Sempre gostei desse verso de Paula Ney sobre Fortaleza. Tanto que resolvi
em algumas crônicas fazer gaiatices com ele. A “loira” foi carinhosamente
desmilinguida para “loirinha” e a “desposada” cruelmente metamorfoseada para
“desmiolada”, “destiorada”, “descabelada”, “desterrada’, “desbotada”,
“desancada” e outros mais.
Desde que deturpei pela primeira vez o famoso verso recebo reprimendas,
elogios, brincadeiras de leitores e colegas de escrita. Alguns mais carrancudos
me mandaram ler mais, que eu fosse conhecer o poema original de Demócrito
Rocha, outros educadamente (e sutilmente) me sugeriram que já haviam “topado”
com aquela frase em algum lugar; uns me corrigiam apenas mandando a cópia do
longo texto trabalhosamente copiado, vários me cumprimentaram pela sacada
“espirituosa” do uso do esplêndido verso de Antônio Sales.

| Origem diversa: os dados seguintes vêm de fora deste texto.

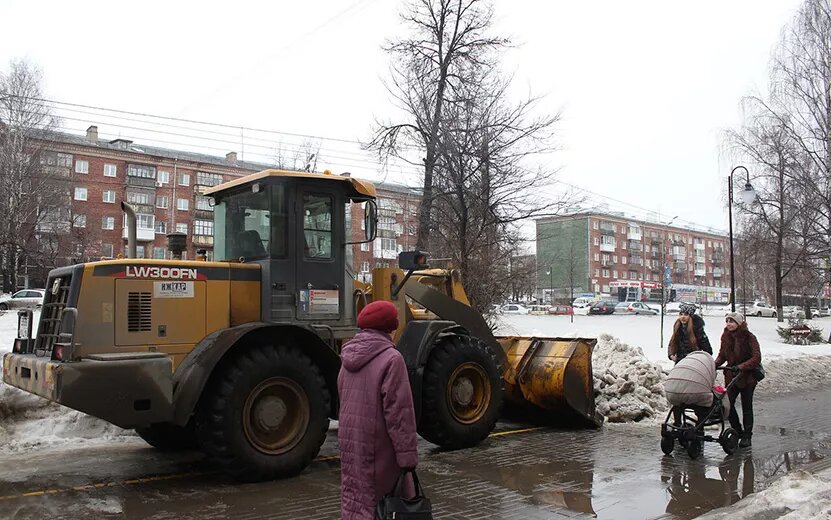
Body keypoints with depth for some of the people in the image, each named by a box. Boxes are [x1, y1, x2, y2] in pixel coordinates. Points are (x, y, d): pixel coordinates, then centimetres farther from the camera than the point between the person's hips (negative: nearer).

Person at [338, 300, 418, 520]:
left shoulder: (349, 357, 8)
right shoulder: (391, 358, -17)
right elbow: (399, 412, -19)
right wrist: (408, 456, -16)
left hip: (350, 444, 8)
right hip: (378, 448, -7)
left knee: (354, 502, 14)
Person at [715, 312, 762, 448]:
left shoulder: (749, 337, -15)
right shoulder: (725, 336, 2)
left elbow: (756, 358, -21)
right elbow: (722, 354, 13)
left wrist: (741, 367, -31)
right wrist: (716, 364, -6)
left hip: (748, 376, -4)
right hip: (731, 376, 5)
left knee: (747, 406, 5)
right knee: (728, 404, -1)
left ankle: (747, 436, 16)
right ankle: (738, 431, 19)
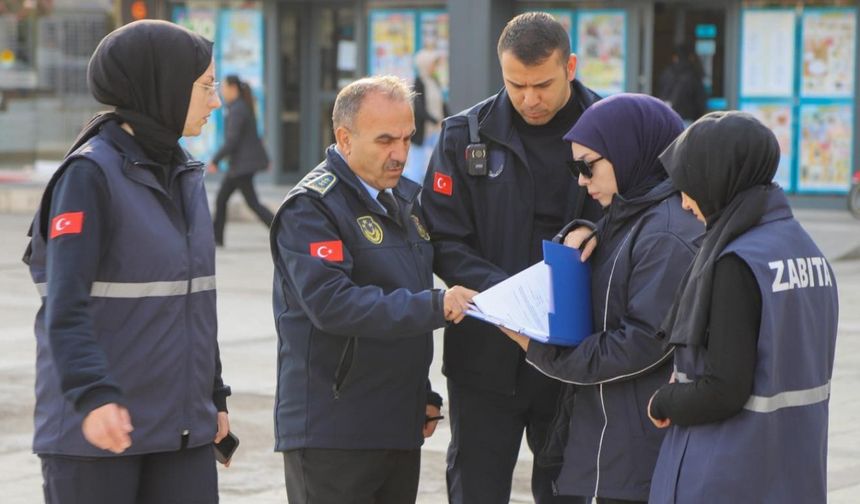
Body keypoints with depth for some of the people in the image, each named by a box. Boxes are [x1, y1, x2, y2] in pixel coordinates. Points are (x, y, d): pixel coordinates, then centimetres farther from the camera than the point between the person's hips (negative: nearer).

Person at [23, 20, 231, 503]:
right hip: (93, 431, -7)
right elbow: (66, 308, -20)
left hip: (181, 428, 7)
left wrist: (214, 396, 22)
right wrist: (93, 395, -33)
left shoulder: (184, 174, 12)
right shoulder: (90, 175, -12)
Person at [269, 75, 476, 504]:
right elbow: (331, 303, -25)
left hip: (399, 426, 8)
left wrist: (424, 396, 19)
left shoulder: (407, 199, 16)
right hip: (331, 432, -8)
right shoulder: (310, 207, -11)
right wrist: (434, 306, -28)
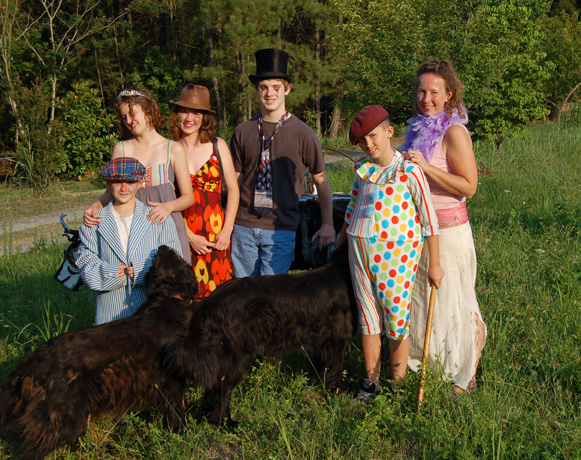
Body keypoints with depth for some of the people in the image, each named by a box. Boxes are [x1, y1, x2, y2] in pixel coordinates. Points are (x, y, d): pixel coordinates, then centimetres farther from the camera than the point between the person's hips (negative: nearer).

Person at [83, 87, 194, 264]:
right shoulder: (121, 149, 10)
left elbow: (188, 196, 5)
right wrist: (95, 206, -10)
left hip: (167, 226, -1)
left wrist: (169, 206, -15)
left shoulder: (173, 149, 5)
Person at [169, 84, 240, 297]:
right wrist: (189, 236, -7)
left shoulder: (217, 145, 5)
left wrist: (227, 230, -2)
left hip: (217, 233, 1)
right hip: (182, 233, -1)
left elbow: (233, 190, 6)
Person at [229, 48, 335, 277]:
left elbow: (321, 180, 4)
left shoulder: (303, 134, -2)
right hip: (243, 226, 3)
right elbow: (235, 179, 12)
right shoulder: (243, 132, 5)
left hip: (281, 229, -3)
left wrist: (327, 224, 2)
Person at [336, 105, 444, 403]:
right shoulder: (363, 169, 8)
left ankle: (397, 382, 17)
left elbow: (428, 217, -7)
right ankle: (370, 381, 21)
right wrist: (339, 245, 26)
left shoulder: (408, 170, -9)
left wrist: (434, 264, -5)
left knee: (397, 318, 2)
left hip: (397, 251, -5)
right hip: (360, 248, 5)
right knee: (367, 315, 10)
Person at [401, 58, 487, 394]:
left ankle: (466, 378, 16)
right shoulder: (420, 128, 11)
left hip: (448, 229, -8)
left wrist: (426, 167, -25)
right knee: (421, 301, 16)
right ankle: (425, 367, 32)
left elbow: (469, 186, -21)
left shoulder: (454, 132, -14)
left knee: (456, 304, 2)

Resignei-me e continuei a usar a brincadeira, sem maiores preocupações
com os puristas e/ou os brincalhões de plantão. Até que fiz uso de “A nossa
burrinha loura desmiolada pelo sol” em meu livro de crônica Fortaleza Voadora,
de 2007, e recebi a estranha mensagem de uma suposta correligionária (dessas
que saem da faculdade quase sem saber de nada e, de cabo eleitoral, são logo
alçadas aos muitos cargos comissionados que terrivelmente infestam os nossos
três poderes) me espinafrando por estar falando mal, usando até termos
“depreciativos”, de nossa prefeita Luiziane Lins. Não precisa dizer que ri
muito, depois respondi negando e confessando que até votei nela (a prefeita) e
previ (para a moça) que ela logo chegaria aos cargos mais alto dentro da
administração municipal.
Mas, pasmem!, com o passar dos anos comecei a ler minha inocente gaiatice
nas bocas (ou melhor, nas páginas) de outras pessoas. O saudoso Aírton Monte
vez por outra tascava a reles frase corrompida no meio de uma de suas
divertidas crônicas. O amigo Ricardo Kelmer a vive citando em palestras e até
em convites eletrônicos. Dia desses o contista-arquiteto Brennand Bandeira me
ligou perguntando se realmente aquela frase era “minha”, pois a vira numa ótima
página do Romeu Duarte (e o pior, diz ele, atribuída a outro), eu imediatamente
esclareço que não, dou a fonte original (e correta) e assumo apenas a peraltice
da deturpação. Até um anacrônico grupo de recitadoras de versos noite dessas
deu o vexame de citar erroneamente o glorioso verso durante um dos mil e
quinhentos lançamentos de livros mensais de nossa culta loirinha esfarrapada
pelo sol.
Claro que minha pouca vaidade jamais permitiria que eu me ofendesse pelo
uso indiscriminado do que foi apenas uma simples molecagem: a deturpação de um
importante símbolo de nossa cidade. Mas de vez em quando dá vontade de fazer
como aquele escritor que estava assistindo a uma palestra em que, lá pelas
tantas, uma ideia sua foi citado como de outro. E, mesmo sendo tímido, o
“verdadeiro autor da importante descoberta” se levantou da plateia e interpelou
o palestrante:
— Me desculpe, nobre amigo, mas esta frase não é de fulano de tal! Sei
que não estou sendo educado te interrompendo. Mas “esta” ideia é minha, e tenho
tão poucas que acho justo defendê-las com unhas e dentes!